Stephen Hester has pressed the button on a plan to shore up RSA’s balance sheet by as much as £1.5 billion, including one of the biggest equity raisings by a UK insurer and a series of disposals.
The former Royal Bank of Scotland chief, drafted in to run RSA after a series of profit warnings, yesterday launched a rights issue to raise £775 million.
It is expected to be priced at a discount of between 35 and 40 per cent to its “undisturbed” share price – the level before it moved on reports of a fund raising.
As part of a wider “capital management plan” designed to save an additional sum of about £700 million, Mr Hester is also undertaking disposals that he hopes will raise £300 million this year.
RSA said its operations in Britain and Ireland, Canada, Scandinavia and Latin America would form the “core of the group” – indicating it would get rid of operations in eastern Europe and Asia. Some asset sales are already under way, Mr Hester said.
Scrapping dividend
Other measures include scrapping the final dividend, taking out an "adverse development" £550 million reinsurance policy, selling its headquarters in Sweden and disposing of the equities in its investment portfolio.

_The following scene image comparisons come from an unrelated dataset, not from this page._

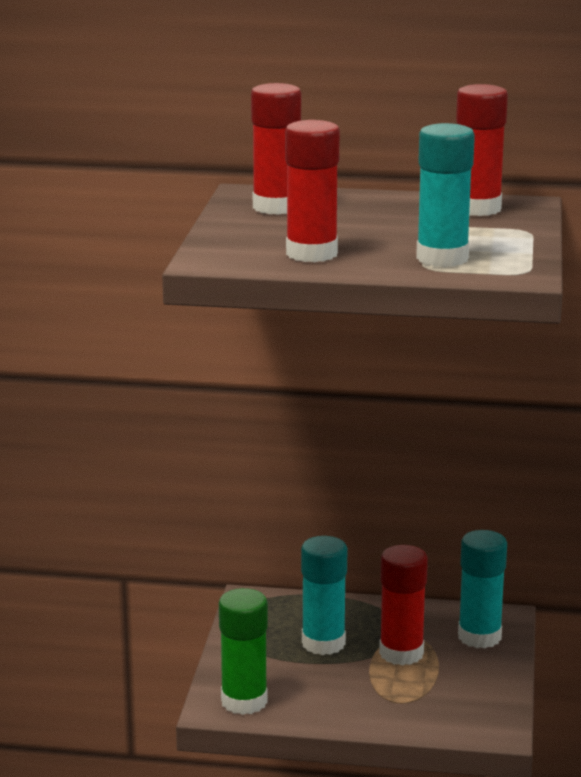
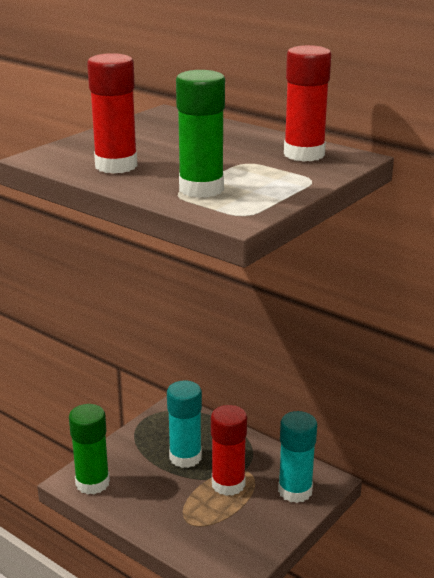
camera: 30 degrees right, 5 degrees up
(276, 207) = (162, 127): red glue stick -> none
(442, 258) = (201, 189): turquoise glue stick -> green glue stick

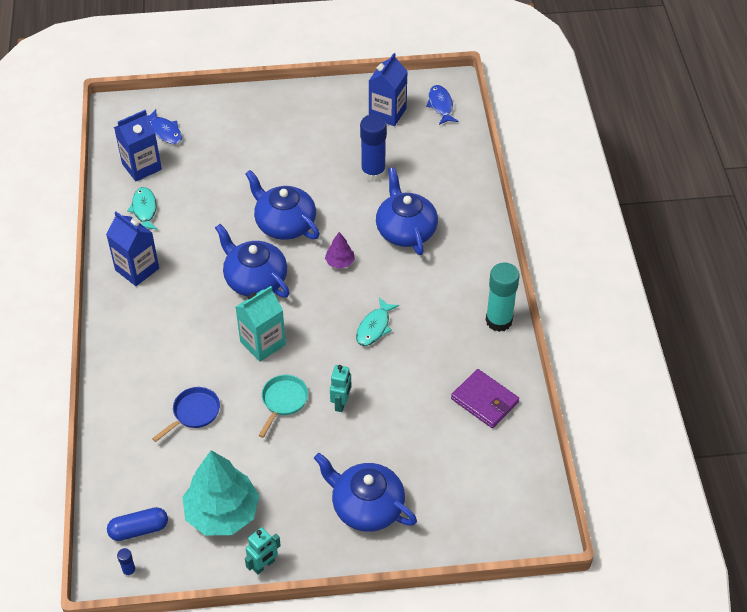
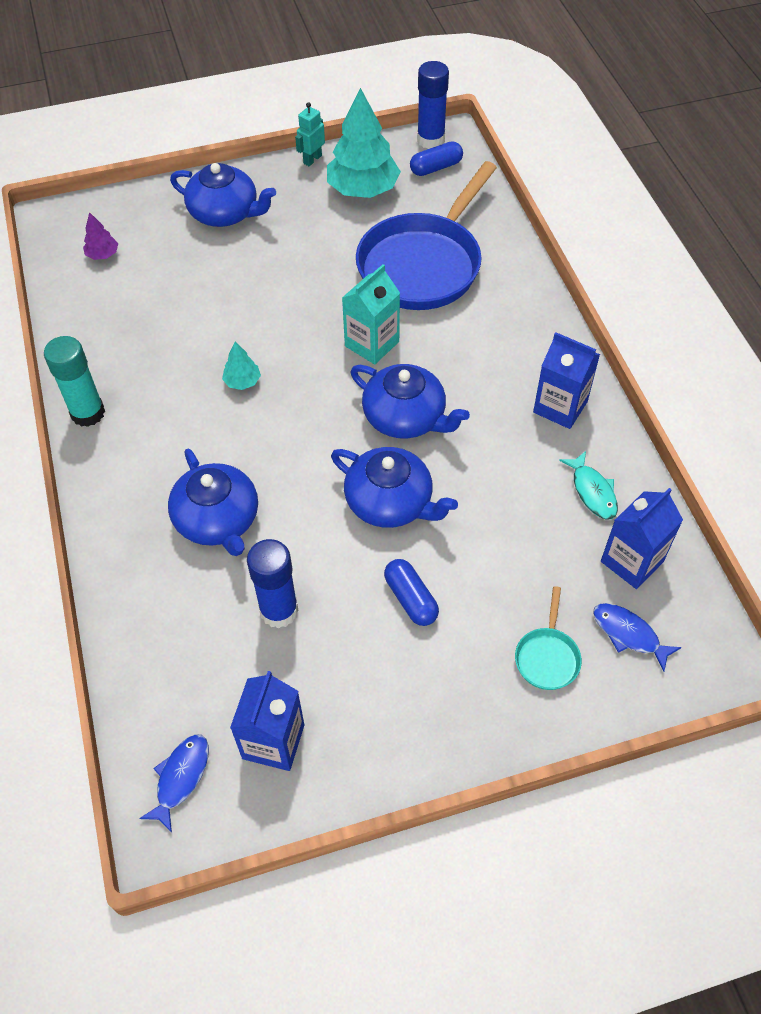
camera: 170 degrees right, 5 degrees up
(129, 571) = (430, 140): blue glue stick -> blue glue stick, size x2.31
(194, 413) = (423, 264): blue pan -> blue pan, size x2.42
(283, 401) = (331, 289): turquoise pan -> turquoise pan (547, 657)
(289, 167) = (410, 599): none -> blue capsule
(340, 262) = (301, 458): purple tree -> purple tree (103, 255)
(341, 403) = (267, 296): turquoise robot -> none
(374, 327) = (242, 382): turquoise fish -> turquoise tree
(441, 105) = (181, 778): blue fish -> blue fish turned 135 degrees counterclockwise
(484, 400) = (107, 321): purple wallet -> none

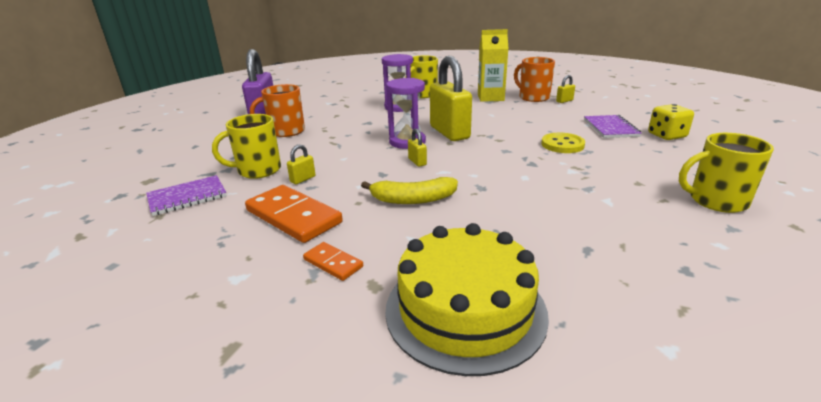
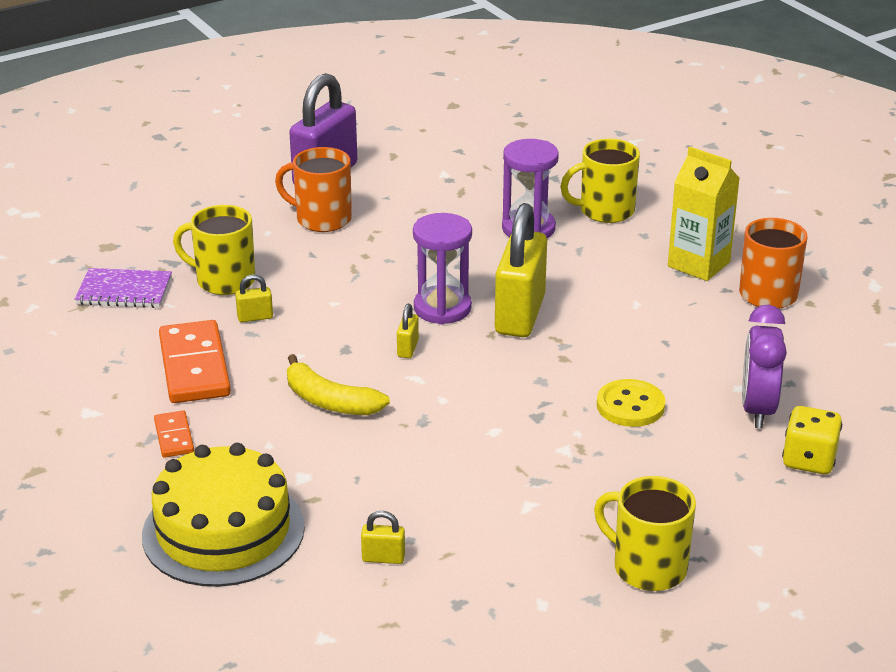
camera: 35 degrees right, 5 degrees up
(564, 101) = (802, 323): yellow padlock -> yellow padlock (383, 558)
(610, 128) = (757, 409): purple notebook -> purple clock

Mr Hester put forward his plans to turn around the business alongside full-year results. A series of writedowns pushed the group to a pre-tax £244 million loss compared with profits of £448 million a year ago.
In his first comments since taking the helm, Mr Hester said that "over some years", RSA – which sells cover including home, motor and commercial insurance to 17 million customers worldwide – had become "gradually undercapitalised and overleveraged".